The Milken Institute School of Public Health at George Washington University has estimated that from a public sector viewpoint, repealing Obamacare would cost the State of California $20.7 billion in federal funding and eliminate 334,000 jobs.

The new MISPH report, sponsored by the Commonwealth Fund, analyzed what the impact would be of eliminating and not replacing the Patient Protection and Affordable Care Act, known as “Obamacare.”

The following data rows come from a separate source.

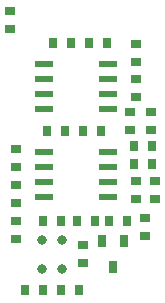
<source format=gbr>
G04 #@! TF.FileFunction,Paste,Top*
%FSLAX46Y46*%
G04 Gerber Fmt 4.6, Leading zero omitted, Abs format (unit mm)*
G04 Created by KiCad (PCBNEW (2014-12-30 BZR 5343)-product) date 2015年01月08日 星期四 21时34分46秒*
%MOMM*%
G01*
G04 APERTURE LIST*
%ADD10C,0.100000*%
%ADD11R,0.762000X0.965200*%
%ADD12R,0.965200X0.762000*%
%ADD13C,0.800000*%
%ADD14R,0.800100X1.000760*%
%ADD15R,1.550000X0.600000*%
G04 APERTURE END LIST*
D10*
D11*
X160909000Y-96012000D03*
X159385000Y-96012000D03*
X159385000Y-90170000D03*
X157861000Y-90170000D03*
D12*
X155575000Y-91694000D03*
X155575000Y-90170000D03*
X161290000Y-93726000D03*
X161290000Y-92202000D03*
D11*
X159766000Y-82550000D03*
X158242000Y-82550000D03*
D12*
X167386000Y-86741000D03*
X167386000Y-88265000D03*
D11*
X162814000Y-82550000D03*
X161290000Y-82550000D03*
D12*
X165735000Y-75184000D03*
X165735000Y-76708000D03*
D11*
X157861000Y-96012000D03*
X156337000Y-96012000D03*
X163449000Y-90170000D03*
X164973000Y-90170000D03*
X160782000Y-90170000D03*
X162306000Y-90170000D03*
D12*
X155575000Y-88646000D03*
X155575000Y-87122000D03*
X155575000Y-84074000D03*
X155575000Y-85598000D03*
X166497000Y-89916000D03*
X166497000Y-91440000D03*
X165735000Y-88265000D03*
X165735000Y-86741000D03*
D11*
X165608000Y-85344000D03*
X167132000Y-85344000D03*
D12*
X165227000Y-80899000D03*
X165227000Y-82423000D03*
X165735000Y-78105000D03*
X165735000Y-79629000D03*
D13*
X159473000Y-91734000D03*
X159473000Y-94194000D03*
X157773000Y-94194000D03*
X157773000Y-91734000D03*
D14*
X163830000Y-94063820D03*
X162877500Y-91864180D03*
X164782500Y-91864180D03*
D15*
X157955000Y-84328000D03*
X157955000Y-85598000D03*
X157955000Y-86868000D03*
X157955000Y-88138000D03*
X163355000Y-88138000D03*
X163355000Y-86868000D03*
X163355000Y-85598000D03*
X163355000Y-84328000D03*
X157955000Y-76835000D03*
X157955000Y-78105000D03*
X157955000Y-79375000D03*
X157955000Y-80645000D03*
X163355000Y-80645000D03*
X163355000Y-79375000D03*
X163355000Y-78105000D03*
X163355000Y-76835000D03*
D12*
X167005000Y-80899000D03*
X167005000Y-82423000D03*
D11*
X167132000Y-83820000D03*
X165608000Y-83820000D03*
X158750000Y-75057000D03*
X160274000Y-75057000D03*
X161798000Y-75057000D03*
X163322000Y-75057000D03*
D12*
X155067000Y-72390000D03*
X155067000Y-73914000D03*
M02*

</source>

The report projects that President-elect Donald Trump and Republicans are likely to submit a repeal bill similar to H.R. 3762,  which was passed by Congress in 2015, but was vetoed by President Obama. The legislation would have eliminated “two key elements of the health reform law: the insurance premium tax credits and the expansion of Medicaid eligibility,” beginning in 2018.

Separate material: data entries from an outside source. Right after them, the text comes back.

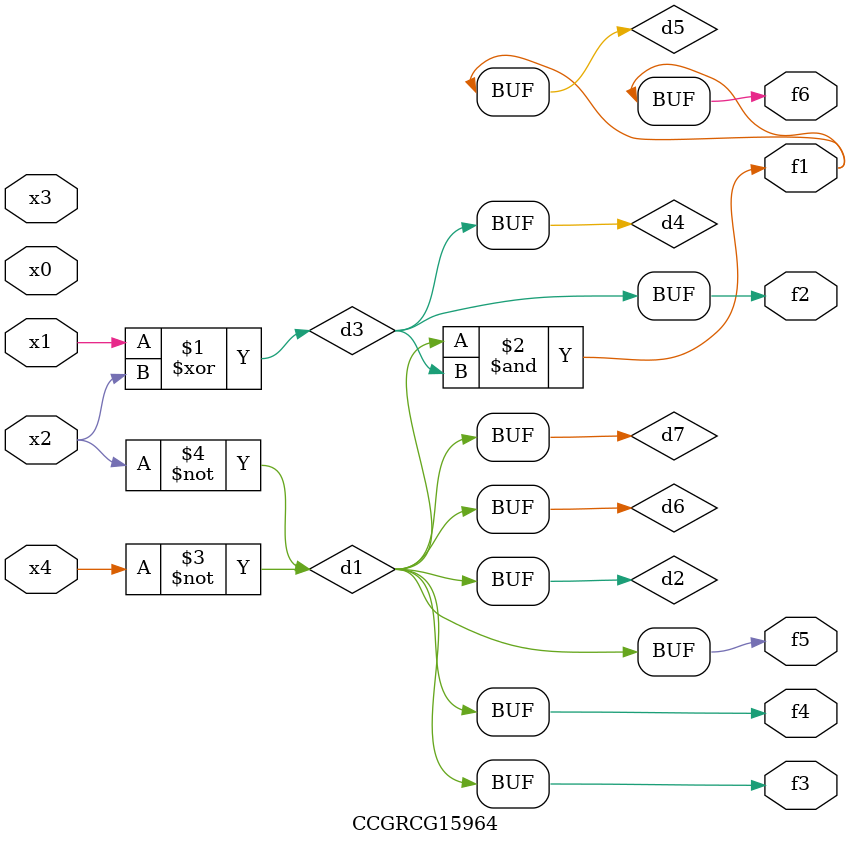
<source format=v>
module CCGRCG15964(
	input x0, x1, x2, x3, x4,
	output f1, f2, f3, f4, f5, f6
);

	wire d1, d2, d3, d4, d5, d6, d7;

	not (d1, x4);
	not (d2, x2);
	xor (d3, x1, x2);
	buf (d4, d3);
	and (d5, d1, d3);
	buf (d6, d1, d2);
	buf (d7, d2);
	assign f1 = d5;
	assign f2 = d4;
	assign f3 = d7;
	assign f4 = d7;
	assign f5 = d7;
	assign f6 = d5;
endmodule

</source>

MISPH estimates that dumping Obamacare would result in an annual federal funding loss of $140 billion, and the loss of about 2.6 million jobs, because “[s]tates and health care providers will be particularly hard hit by the funding cuts.”

As the biggest beneficiary of Obamacare, California would therefore lose $20.7 billion in annual federal funding, and would suffer massive job losses. Job cuts by sector would include 121,300 healthcare workers; 35,200 construction/real estate jobs; 34,600 retail trade jobs; 16,400 finance/insurance jobs; 118,600 other private sector jobs; and 7,500 public sector jobs.

But MISPH fails to give any value to the positive “economic multipliers” from ending Obamacare. Even the wildly-liberal ‘UC Berkeley Labor Center’ acknowledges that the repeal of Obamacare would result in annual benefits to California from a $6.3 billion federal tax cut and “nearly $1.3 billion in eliminated penalties for uninsured individuals and employers not offering affordable coverage.”

Obamacare was sold to the American public as an economic stimulus. But pushing federal spending as a percentage of America’s GDP from 17 percent, to the record peacetime level of 22 percent, appears to have caused negative “economic multipliers” that resulted in the worst economic recovery since World War II.

Economists use a “Rahn Curve” analysis to understand how too much government spending actually has unintended negative impacts to the economy. The Heritage Foundation compiled the following list of how federal spending hurt the economy:

  • The “extraction cost” to the economy from government taxing and borrowing:
  • The “displacement cost” from government crowding out private-sector activities;
  • The “behavioral subsidy cost” from government encouraging destructive choices;
  • The “behavioral penalty cost” from government discouraging productive choices;
  • The “market distortion cost” on resource allocation;
  • The “inefficiency cost” from government delivering less efficient services; and
  • The “stagnation cost” of government perpetuating failing activities.

Barack Obama promised that because tax cuts have a smaller affect on aggregate demand than increased government spending, stimulus from his American Recovery and Reinvestment Act of 2009 and Obamacare spending would create 4 percent compounded GDP growth and shrink the U.S. deficit.

After eight years of the Obama administration, the U.S. only achieved 2 percent average GDP growth, and the federal deficit will soon have more than doubled to $20 trillion.